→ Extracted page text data
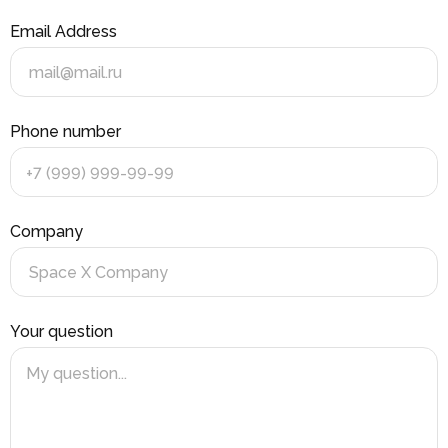
Email Address
Phone number
+7 (999) 999-99-99
Company
Your question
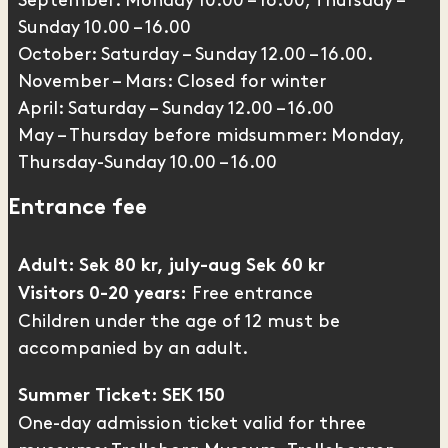
September: Monday 10.00 – 16.00, Thursday –
Sunday 10.00 – 16.00
October: Saturday – Sunday 12.00 – 16.00.
November – Mars: Closed for winter
April: Saturday – Sunday 12.00 – 16.00
May – Thursday before midsummer: Monday,
Thursday-Sunday 10.00 – 16.00
Entrance fee
Adult: Sek 80 kr, july-aug Sek 60 kr
Free entrance
Visitors 0-20 years:
Children under the age of 12 must be
accompanied by an adult.
Summer Ticket: SEK 150
One-day admission ticket valid for three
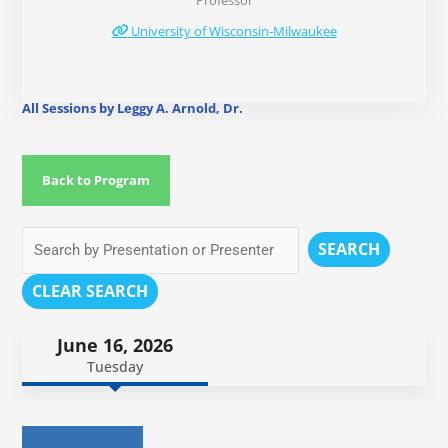
Professor
University of Wisconsin-Milwaukee
All Sessions by Leggy A. Arnold, Dr.
Back to Program
SEARCH
CLEAR SEARCH
June 16, 2026
Tuesday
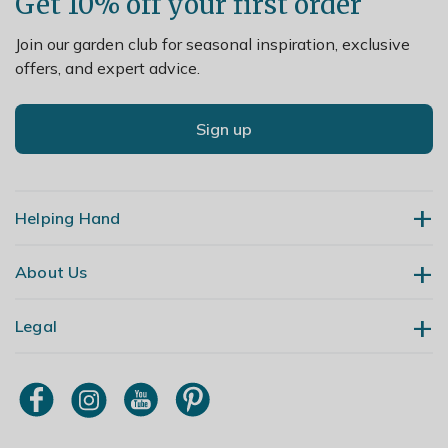
Get 10% off your first order
Join our garden club for seasonal inspiration, exclusive
offers, and expert advice.
Sign up
Helping Hand
About Us
Contact Us
Delivery
Legal
Our Story
Returns
Gardening Blog
My Account
Terms & Conditions
Primrose TV
Order Tracking
Modern Slavery Policy
Primrose Awnings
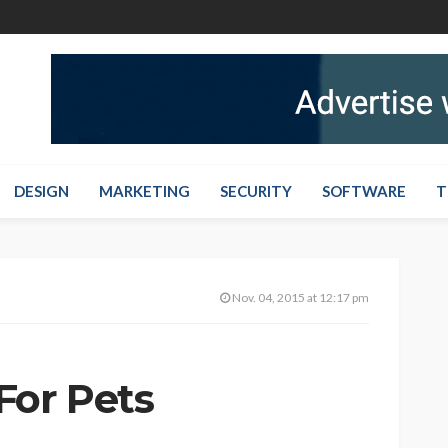
DESIGN
MARKETING
SECURITY
SOFTWARE
T
Nov. 04, 2015 at 12:17 pm
For Pets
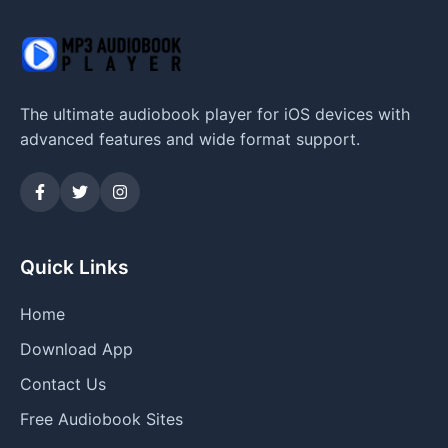
The ultimate audiobook player for iOS devices with
advanced features and wide format support.
Quick Links
Home
Download App
Contact Us
Free Audiobook Sites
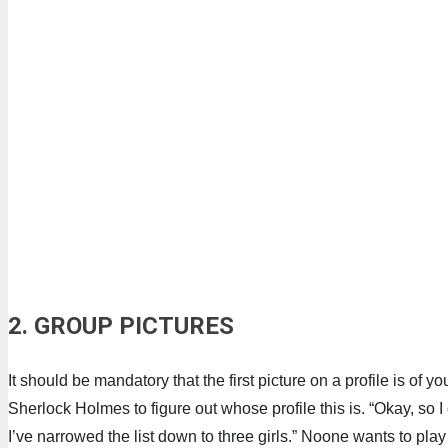
2. GROUP PICTURES
It should be mandatory that the first picture on a profile is of 
Sherlock Holmes to figure out whose profile this is. “Okay, so I
I’ve narrowed the list down to three girls.” Noone wants to play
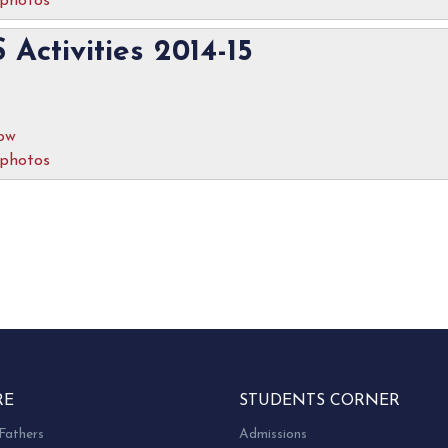
 photos
 Activities 2014-15
how
 photos
RE
STUDENTS CORNER
Fathers
Admissions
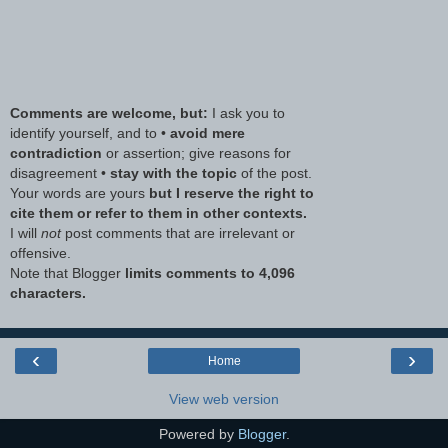
Comments are welcome, but:
I ask you to
identify yourself, and to •
avoid mere
contradiction
or assertion; give reasons for
disagreement •
stay with the topic
of the post.
Your words are yours
but I reserve the right to
cite them or refer to them in other contexts.
I will
not
post comments that are irrelevant or
offensive.
Note that Blogger
limits comments to 4,096
characters.
‹
›
Home
View web version
Powered by
Blogger
.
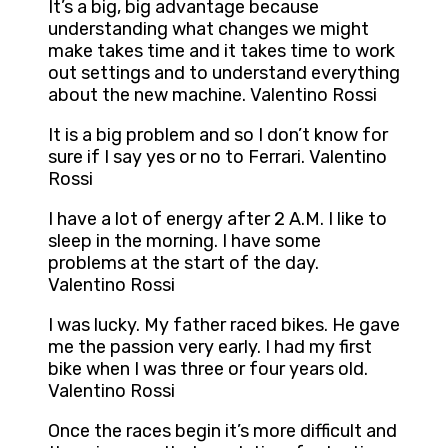
It’s a big, big advantage because
understanding what changes we might
make takes time and it takes time to work
out settings and to understand everything
about the new machine. Valentino Rossi
It is a big problem and so I don’t know for
sure if I say yes or no to Ferrari. Valentino
Rossi
I have a lot of energy after 2 A.M. I like to
sleep in the morning. I have some
problems at the start of the day.
Valentino Rossi
I was lucky. My father raced bikes. He gave
me the passion very early. I had my first
bike when I was three or four years old.
Valentino Rossi
Once the races begin it’s more difficult and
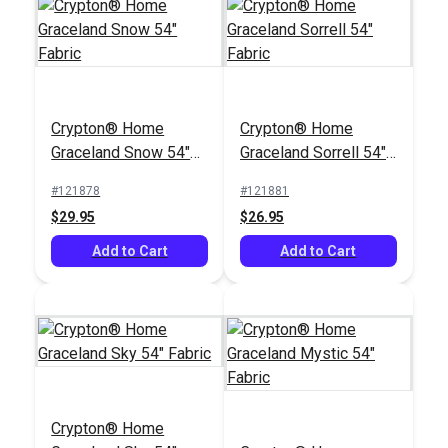
Crypton® Home
Crypton® Home
Crypton® Home
Sailrite® Ada Desert
Graceland Snow 54"
Graceland Sorrell 54"
54" Fabric
#123732
Fabric
Fabric
#121878
#121881
$29.95
$29.95
$26.95
Add to Cart
Add to Cart
Add to Cart
Crypton® Home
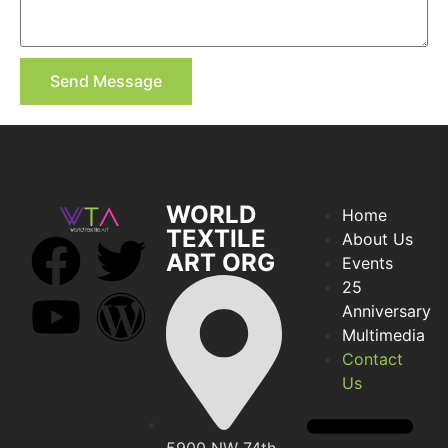
Send Message
WORLD
Home
TEXTILE
About Us
ART ORG
Events
25
Anniversary
Multimedia
Contact
Us
5900 NW 74th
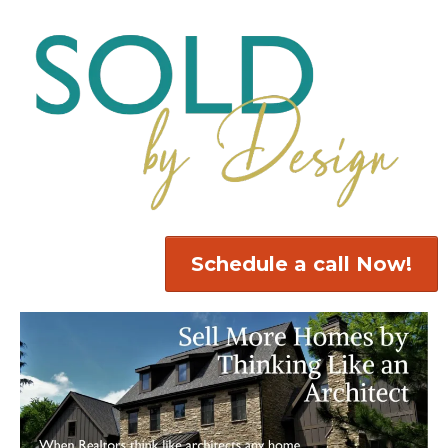
Schedule a call Now!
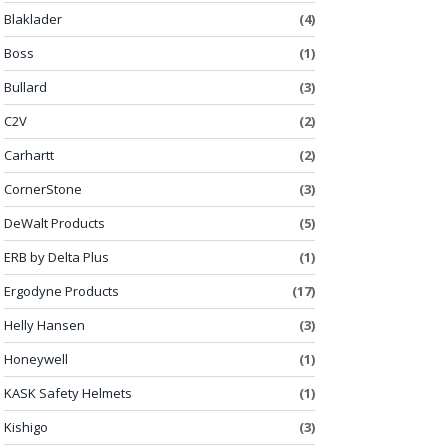
Blaklader
(4)
Boss
(1)
Bullard
(3)
C2V
(2)
Carhartt
(2)
CornerStone
(3)
DeWalt Products
(5)
ERB by Delta Plus
(1)
Ergodyne Products
(17)
Helly Hansen
(3)
Honeywell
(1)
KASK Safety Helmets
(1)
Kishigo
(3)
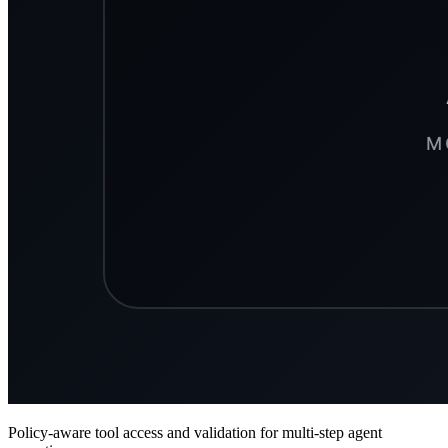
Policy-aware tool access and validation for multi-step agent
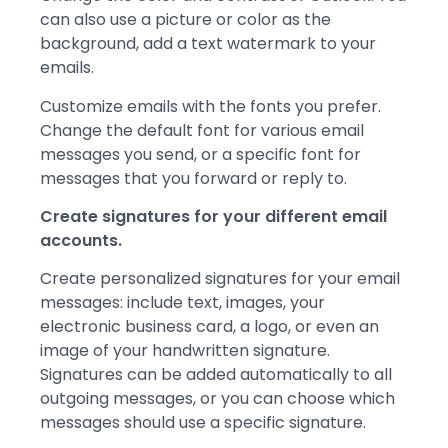
can also use a picture or color as the
background, add a text watermark to your
emails.
Customize emails with the fonts you prefer.
Change the default font for various email
messages you send, or a specific font for
messages that you forward or reply to.
Create
signatures
for your different email
accounts.
Create personalized signatures for your email
messages: include text, images, your
electronic business card, a logo, or even an
image of your handwritten signature.
Signatures can be added automatically to all
outgoing messages, or you can choose which
messages should use a specific signature.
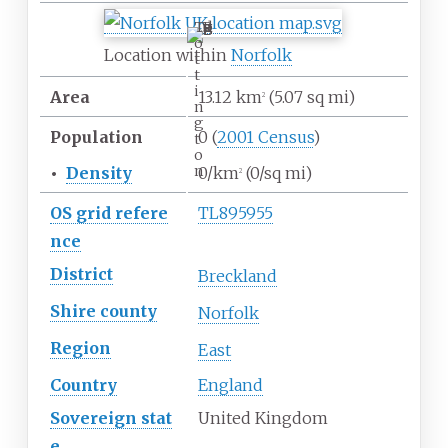
T
o
Location within
Norfolk
t
t
i
Area
13.12
km
(5.07
sq
mi)
2
n
g
Population
0
(
2001 Census
)
t
o
n
•
Density
0/km
(0/sq
mi)
2
OS
grid
refere
TL895955
nce
District
Breckland
Shire
county
Norfolk
Region
East
Country
England
Sovereign
stat
United Kingdom
e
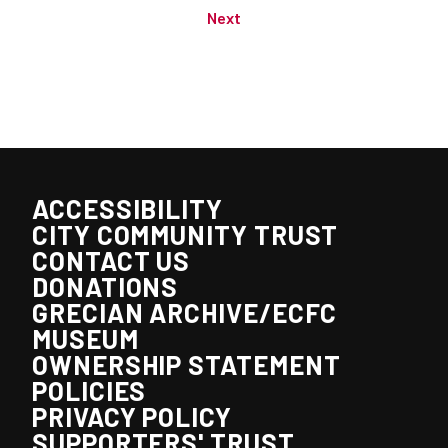
Next
ACCESSIBILITY
CITY COMMUNITY TRUST
CONTACT US
DONATIONS
GRECIAN ARCHIVE/ECFC
MUSEUM
OWNERSHIP STATEMENT
POLICIES
PRIVACY POLICY
SUPPORTERS' TRUST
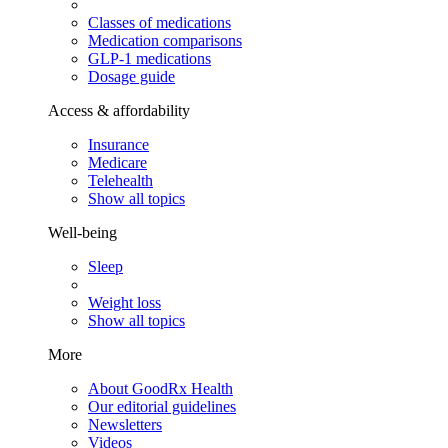
Classes of medications
Medication comparisons
GLP-1 medications
Dosage guide
Access & affordability
Insurance
Medicare
Telehealth
Show all topics
Well-being
Sleep
Weight loss
Show all topics
More
About GoodRx Health
Our editorial guidelines
Newsletters
Videos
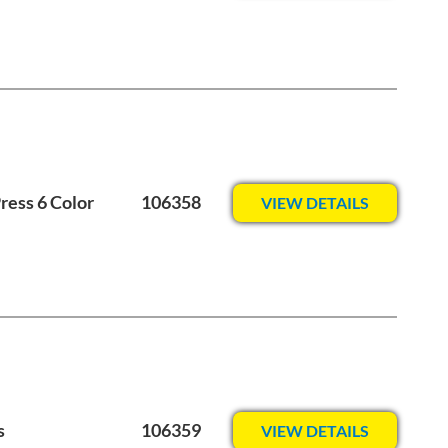
ess 6 Color
106358
VIEW DETAILS
s
106359
VIEW DETAILS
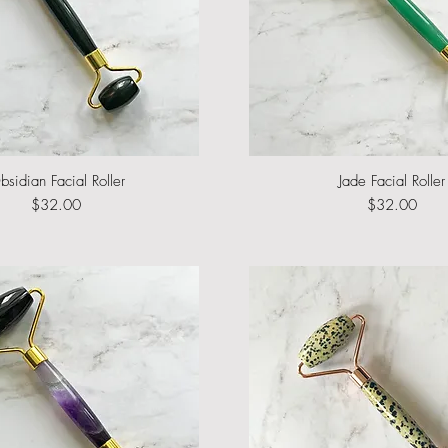
bsidian Facial Roller
Quick View
Jade Facial Roller
Quick View
Price
Price
$32.00
$32.00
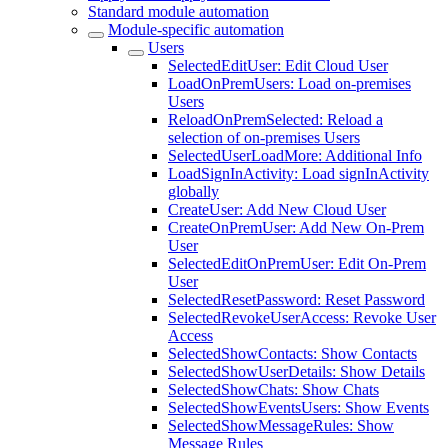
Standard module automation
Module-specific automation
Users
SelectedEditUser: Edit Cloud User
LoadOnPremUsers: Load on-premises
Users
ReloadOnPremSelected: Reload a
selection of on-premises Users
SelectedUserLoadMore: Additional Info
LoadSignInActivity: Load signInActivity
globally
CreateUser: Add New Cloud User
CreateOnPremUser: Add New On-Prem
User
SelectedEditOnPremUser: Edit On-Prem
User
SelectedResetPassword: Reset Password
SelectedRevokeUserAccess: Revoke User
Access
SelectedShowContacts: Show Contacts
SelectedShowUserDetails: Show Details
SelectedShowChats: Show Chats
SelectedShowEventsUsers: Show Events
SelectedShowMessageRules: Show
Message Rules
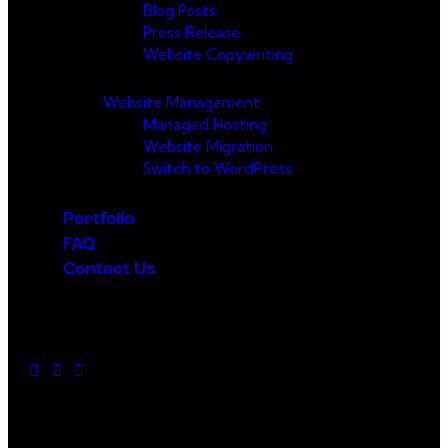
Blog Posts
Press Release
Website Copywriting
Website Management
Managed Hosting
Website Migration
Switch to WordPress
Portfolio
FAQ
Contact Us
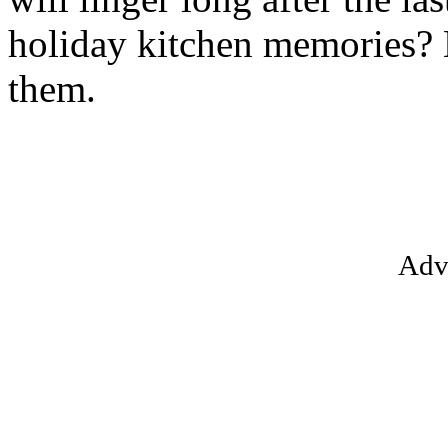
holiday kitchen memories? L
them.
Adv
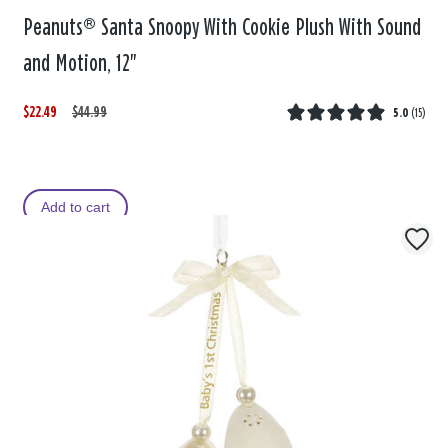
Peanuts® Santa Snoopy With Cookie Plush With Sound
and Motion, 12"
$22.49
W
,
$44.99
5.0
(
15
)
a
i
s
s
Add to cart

→ WHAT YOU ARE ASKED TO DO
Scan the entries and show every line in which the word "Saturday" is found.

→ FINAL ANSWER
October: Saturday – Sunday 12.00 – 16.00.
April: Saturday – Sunday 12.00 – 16.00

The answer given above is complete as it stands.